**Aim**
Which software packages does the listwise deletion article name as using listwise deletion by default?

**Document**
+++

Listwise Deletion for Missing Data (Is Complete Case Analysis Legit?)
Complete data without any missing values is needed for many kinds of calculations, e.g. regression or correlation analyses. Listwise deletion is used to create such a complete data set.
Many software packages such as R, SAS, Stata or SPSS use listwise deletion as default method, if nothing else is specified. Even though you might not have heard about listwise or casewise deletion yet, you have probably already used it.
In this post I’m going to show you everything you need to know for applying listwise deletion to your own data (Hint: You might not want to use listwise deletion anymore, after reading this article).
Select the topic you are interested in:Listwise Deletion Explained (R Example) Is Complete Case Analysis Legit? Listwise Deletion in SPSS (Live Video) Conclusion & Your Questions
Example of Complete Case Analysis for Missing Data in R
In the following, I’m going to show you an example in the statistical programming language R, which illustrates how complete case analysis works.

+++

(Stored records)
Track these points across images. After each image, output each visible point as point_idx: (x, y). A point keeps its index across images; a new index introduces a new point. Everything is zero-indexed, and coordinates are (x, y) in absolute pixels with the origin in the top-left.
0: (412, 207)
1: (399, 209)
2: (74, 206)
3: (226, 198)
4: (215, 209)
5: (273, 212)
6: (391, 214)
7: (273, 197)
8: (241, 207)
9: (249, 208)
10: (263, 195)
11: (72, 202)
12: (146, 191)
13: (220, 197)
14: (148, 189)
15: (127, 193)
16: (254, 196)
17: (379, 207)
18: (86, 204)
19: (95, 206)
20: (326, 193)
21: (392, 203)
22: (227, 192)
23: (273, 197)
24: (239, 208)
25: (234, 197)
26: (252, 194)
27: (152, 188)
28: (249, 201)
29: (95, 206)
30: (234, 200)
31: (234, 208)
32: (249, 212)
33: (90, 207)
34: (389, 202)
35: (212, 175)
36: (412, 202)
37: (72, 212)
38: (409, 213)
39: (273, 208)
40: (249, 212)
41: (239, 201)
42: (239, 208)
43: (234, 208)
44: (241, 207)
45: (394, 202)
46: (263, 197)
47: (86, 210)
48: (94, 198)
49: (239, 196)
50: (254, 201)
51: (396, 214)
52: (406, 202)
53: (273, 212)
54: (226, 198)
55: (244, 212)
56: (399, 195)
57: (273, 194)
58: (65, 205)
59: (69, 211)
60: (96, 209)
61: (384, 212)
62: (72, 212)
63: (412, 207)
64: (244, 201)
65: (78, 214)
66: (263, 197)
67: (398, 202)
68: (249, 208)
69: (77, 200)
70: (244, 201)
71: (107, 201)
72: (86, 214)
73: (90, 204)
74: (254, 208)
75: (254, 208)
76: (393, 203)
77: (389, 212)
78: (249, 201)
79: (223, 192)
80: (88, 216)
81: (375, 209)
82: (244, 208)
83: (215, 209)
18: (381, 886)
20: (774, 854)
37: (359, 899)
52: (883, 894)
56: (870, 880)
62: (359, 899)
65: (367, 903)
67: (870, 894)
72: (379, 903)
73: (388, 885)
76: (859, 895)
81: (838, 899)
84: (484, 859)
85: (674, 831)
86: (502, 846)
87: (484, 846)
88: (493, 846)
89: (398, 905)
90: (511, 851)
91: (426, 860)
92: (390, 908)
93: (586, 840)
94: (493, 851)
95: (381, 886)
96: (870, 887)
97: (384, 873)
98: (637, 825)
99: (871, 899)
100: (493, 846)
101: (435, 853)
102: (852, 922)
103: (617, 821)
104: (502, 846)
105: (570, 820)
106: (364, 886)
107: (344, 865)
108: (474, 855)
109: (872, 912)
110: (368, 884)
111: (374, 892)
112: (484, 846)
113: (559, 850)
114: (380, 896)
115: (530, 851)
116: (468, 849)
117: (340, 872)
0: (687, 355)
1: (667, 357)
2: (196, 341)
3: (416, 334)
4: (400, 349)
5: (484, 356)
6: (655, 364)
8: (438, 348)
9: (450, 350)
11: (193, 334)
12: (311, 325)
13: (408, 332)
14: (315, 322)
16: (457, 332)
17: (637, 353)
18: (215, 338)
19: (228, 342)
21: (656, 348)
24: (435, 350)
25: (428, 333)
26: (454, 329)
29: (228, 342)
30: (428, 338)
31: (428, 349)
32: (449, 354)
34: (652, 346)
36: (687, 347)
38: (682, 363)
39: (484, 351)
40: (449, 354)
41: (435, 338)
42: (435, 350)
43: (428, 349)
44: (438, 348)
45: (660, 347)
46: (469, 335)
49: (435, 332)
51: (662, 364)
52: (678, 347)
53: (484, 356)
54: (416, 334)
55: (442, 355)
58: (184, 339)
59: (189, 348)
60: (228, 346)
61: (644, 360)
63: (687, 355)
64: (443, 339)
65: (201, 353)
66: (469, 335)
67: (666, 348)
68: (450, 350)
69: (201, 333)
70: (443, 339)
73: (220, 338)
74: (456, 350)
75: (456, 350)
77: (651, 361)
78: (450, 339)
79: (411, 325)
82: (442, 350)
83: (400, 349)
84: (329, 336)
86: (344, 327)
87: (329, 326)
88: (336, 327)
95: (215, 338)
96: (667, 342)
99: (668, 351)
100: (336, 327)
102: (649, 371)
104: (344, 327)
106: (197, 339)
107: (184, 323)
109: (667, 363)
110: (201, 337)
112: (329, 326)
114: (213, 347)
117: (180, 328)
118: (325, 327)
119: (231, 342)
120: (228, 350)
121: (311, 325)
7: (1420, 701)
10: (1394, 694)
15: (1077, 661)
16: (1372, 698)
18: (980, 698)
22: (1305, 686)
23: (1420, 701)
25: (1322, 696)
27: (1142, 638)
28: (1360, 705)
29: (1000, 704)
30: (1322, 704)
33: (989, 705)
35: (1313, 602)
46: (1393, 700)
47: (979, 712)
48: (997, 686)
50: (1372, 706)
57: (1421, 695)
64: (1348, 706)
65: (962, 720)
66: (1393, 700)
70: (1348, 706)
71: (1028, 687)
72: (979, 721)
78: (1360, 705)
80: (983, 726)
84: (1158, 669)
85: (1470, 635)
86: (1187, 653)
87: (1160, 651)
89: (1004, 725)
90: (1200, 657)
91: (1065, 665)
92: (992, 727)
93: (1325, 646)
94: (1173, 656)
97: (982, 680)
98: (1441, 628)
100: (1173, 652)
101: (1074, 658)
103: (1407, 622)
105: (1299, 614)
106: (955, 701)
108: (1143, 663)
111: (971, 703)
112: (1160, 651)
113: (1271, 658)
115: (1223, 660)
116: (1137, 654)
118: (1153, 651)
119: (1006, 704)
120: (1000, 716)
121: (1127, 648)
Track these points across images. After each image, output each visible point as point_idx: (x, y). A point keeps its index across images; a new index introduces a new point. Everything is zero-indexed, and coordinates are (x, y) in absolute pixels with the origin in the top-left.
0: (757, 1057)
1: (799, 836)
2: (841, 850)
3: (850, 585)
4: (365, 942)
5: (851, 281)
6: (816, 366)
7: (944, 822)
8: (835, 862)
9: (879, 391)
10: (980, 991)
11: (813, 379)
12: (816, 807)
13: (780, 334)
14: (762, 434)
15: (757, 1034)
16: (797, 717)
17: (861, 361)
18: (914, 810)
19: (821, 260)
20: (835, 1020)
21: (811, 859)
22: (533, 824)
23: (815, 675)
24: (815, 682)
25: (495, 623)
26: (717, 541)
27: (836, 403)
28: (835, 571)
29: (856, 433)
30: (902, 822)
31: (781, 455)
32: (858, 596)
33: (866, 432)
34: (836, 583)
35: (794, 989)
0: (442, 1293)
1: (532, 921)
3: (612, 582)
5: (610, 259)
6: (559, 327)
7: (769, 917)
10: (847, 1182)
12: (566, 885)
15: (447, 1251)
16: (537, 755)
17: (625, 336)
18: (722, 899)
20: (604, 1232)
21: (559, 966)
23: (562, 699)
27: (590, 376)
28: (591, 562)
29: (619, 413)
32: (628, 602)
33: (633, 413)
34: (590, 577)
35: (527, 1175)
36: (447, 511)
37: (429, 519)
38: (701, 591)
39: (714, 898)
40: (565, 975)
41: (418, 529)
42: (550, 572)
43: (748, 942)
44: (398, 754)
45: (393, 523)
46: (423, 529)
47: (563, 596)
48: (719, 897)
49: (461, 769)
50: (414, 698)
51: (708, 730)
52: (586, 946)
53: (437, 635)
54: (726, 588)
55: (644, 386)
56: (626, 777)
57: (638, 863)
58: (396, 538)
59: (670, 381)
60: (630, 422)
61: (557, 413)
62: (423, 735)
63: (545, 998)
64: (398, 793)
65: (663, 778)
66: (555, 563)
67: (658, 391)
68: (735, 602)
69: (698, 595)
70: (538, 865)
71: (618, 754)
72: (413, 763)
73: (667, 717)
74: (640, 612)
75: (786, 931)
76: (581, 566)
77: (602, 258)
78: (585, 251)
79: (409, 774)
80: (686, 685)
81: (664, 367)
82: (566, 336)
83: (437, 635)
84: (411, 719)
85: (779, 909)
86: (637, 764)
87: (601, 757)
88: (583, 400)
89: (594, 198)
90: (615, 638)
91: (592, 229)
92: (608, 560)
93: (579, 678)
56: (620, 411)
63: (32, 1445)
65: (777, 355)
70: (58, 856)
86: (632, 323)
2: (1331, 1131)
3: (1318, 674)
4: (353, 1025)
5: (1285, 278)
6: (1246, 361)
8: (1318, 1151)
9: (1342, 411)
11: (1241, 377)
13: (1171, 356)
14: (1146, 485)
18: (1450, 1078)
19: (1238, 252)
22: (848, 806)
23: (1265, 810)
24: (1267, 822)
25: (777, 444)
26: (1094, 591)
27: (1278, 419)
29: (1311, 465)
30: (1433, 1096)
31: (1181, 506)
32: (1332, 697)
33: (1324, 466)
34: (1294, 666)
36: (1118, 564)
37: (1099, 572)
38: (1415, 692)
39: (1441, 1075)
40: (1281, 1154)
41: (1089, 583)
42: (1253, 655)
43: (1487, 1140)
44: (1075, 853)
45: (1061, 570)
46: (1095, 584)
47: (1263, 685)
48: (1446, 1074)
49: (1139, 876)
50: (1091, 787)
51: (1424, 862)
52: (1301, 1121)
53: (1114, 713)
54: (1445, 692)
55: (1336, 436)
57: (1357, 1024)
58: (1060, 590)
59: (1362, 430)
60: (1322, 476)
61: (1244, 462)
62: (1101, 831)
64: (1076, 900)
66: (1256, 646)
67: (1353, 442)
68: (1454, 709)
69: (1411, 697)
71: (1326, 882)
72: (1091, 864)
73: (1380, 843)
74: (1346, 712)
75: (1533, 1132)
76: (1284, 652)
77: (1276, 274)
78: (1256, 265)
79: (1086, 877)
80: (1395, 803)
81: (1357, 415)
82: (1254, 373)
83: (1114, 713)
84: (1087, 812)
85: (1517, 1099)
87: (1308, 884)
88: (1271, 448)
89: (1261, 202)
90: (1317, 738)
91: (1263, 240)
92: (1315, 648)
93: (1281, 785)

+++

**Finished task**
R, SAS, Stata and SPSS.